Потом я сказал себе: слезами горю не поможешь, и заходил по лаборатории. Мне лучше думается, когда я хожу. В ту ночь я не ходил, а бегал. За стеной мерно гудел Электронный Создатель, осуществлявший на холостом ходу самопроверку и регулировку. Это единственная в мире машина, не нуждающаяся в постороннем наладчике: она сама налаживает и исправляет себя. В бешенстве я пригрозил Создателю кулаком. Он налаживал себя, чтоб выдать злую карикатуру, исправлял для искажения. Все его миллионы киловатт работали на беспардонное, бесцеремонное вранье! Я топал ногами, обзывал его последними словами. Утомившись, я прилег на диван. Мне было до того плохо, что пришлось принимать лекарство.
— Ладно, — сказал я себе, глотая пилюли. — Ты откричался, пора и порассуждать. Он, конечно, исказил тебя. Но почему? Неверная запись генетической формулы или неправильная материализация формулы в зародыше? А может, что-нибудь третье?
Нет, третьего быть не могло. В реакторных чанах человеческий зародыш развивается, а не создается. Они не могут прибавить ему ни одной существенной черты, отсутствующей в зародышевой клетке, — простая столовая, удовлетворяющая потребность зародыша в пище. Конвейерная линия чанов к искажению моего образа отношения не имела. Карикатуру на меня сотворил Электронный Создатель. Он один отвечает за этого отвратительного мальчишку.
Мысль о неправильной материализации генетической формулы я тоже не мог принять. В конце концов, это техническая операция — подобрать по расчету нуклеиновые кислоты. Любой школяр, не задумываясь, подставит в алгебраическое выражение численные значения величин, это задачка для начальных классов, а не для Электронного Создателя. Зародыш монтируется правильно, в этом нет сомнений. Если бы Создатель совершал такие грубейшие ошибки, как неправильная сборка зародышевой клетки, то грош бы ему была цена, а заодно и мне.
Дело тоньше, дело гораздо тоньше!
Остается одно: генетическая формула записана с ошибками. Электронный Создатель не разобрался в моих мыслях, неправильно прочитал биотоки мозга, все дальнейшее было лишь развитием этого первоначального искажения. Но что помешало произвести правильную запись? Почему он так обидно отобразил меня двенадцатилетним мальчишкой? Не мог же Создатель прочитать в моем мозгу, что я карликового роста, — у меня метр семьдесят семь, откуда же взялись эти проклятые метр сорок? И вообще — случайны ли эти искажения или закономерны? Несовершенства первого воспроизводства человеческого образа — или природные свойства воспроизводящего аппарата?

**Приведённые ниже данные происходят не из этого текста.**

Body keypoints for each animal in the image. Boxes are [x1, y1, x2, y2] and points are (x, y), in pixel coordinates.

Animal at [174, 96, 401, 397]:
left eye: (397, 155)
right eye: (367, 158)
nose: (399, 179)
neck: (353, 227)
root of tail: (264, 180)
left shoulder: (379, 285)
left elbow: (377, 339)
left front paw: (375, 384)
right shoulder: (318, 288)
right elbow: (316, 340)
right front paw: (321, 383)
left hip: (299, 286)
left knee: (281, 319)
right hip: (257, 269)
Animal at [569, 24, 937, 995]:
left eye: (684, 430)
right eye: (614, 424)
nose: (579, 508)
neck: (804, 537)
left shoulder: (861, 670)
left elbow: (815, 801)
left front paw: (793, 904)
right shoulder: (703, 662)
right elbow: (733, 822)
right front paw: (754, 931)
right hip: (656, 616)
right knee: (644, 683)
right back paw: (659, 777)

Повторятся ли они в следующем акте творения моего двойника или бесследно исчезнут?
— Надо проверить, — сказал я себе. — Стань под облучатель — и через три дня ты узнаешь, таков ли твой новый двойник, как первый.
Я с содроганием отбросил эту мысль. Я заспорил с собой. А если ошибка Электронного Создателя повторится? Один такой мальчишка способен уложить меня в гроб, двоих я не вынесу! Нет, этот путь не для меня.
— Не дури! — сказал я себе. — Ты ученый. Ты должен со всем научным тщанием…
— Глупости! — крикнул я на себя. — Я прежде человек, а потом ученый. Если я еще раз увижу это мерзкое создание, я стану убийцей. Ты хочешь, чтобы я гонялся за ним с ножом в руках?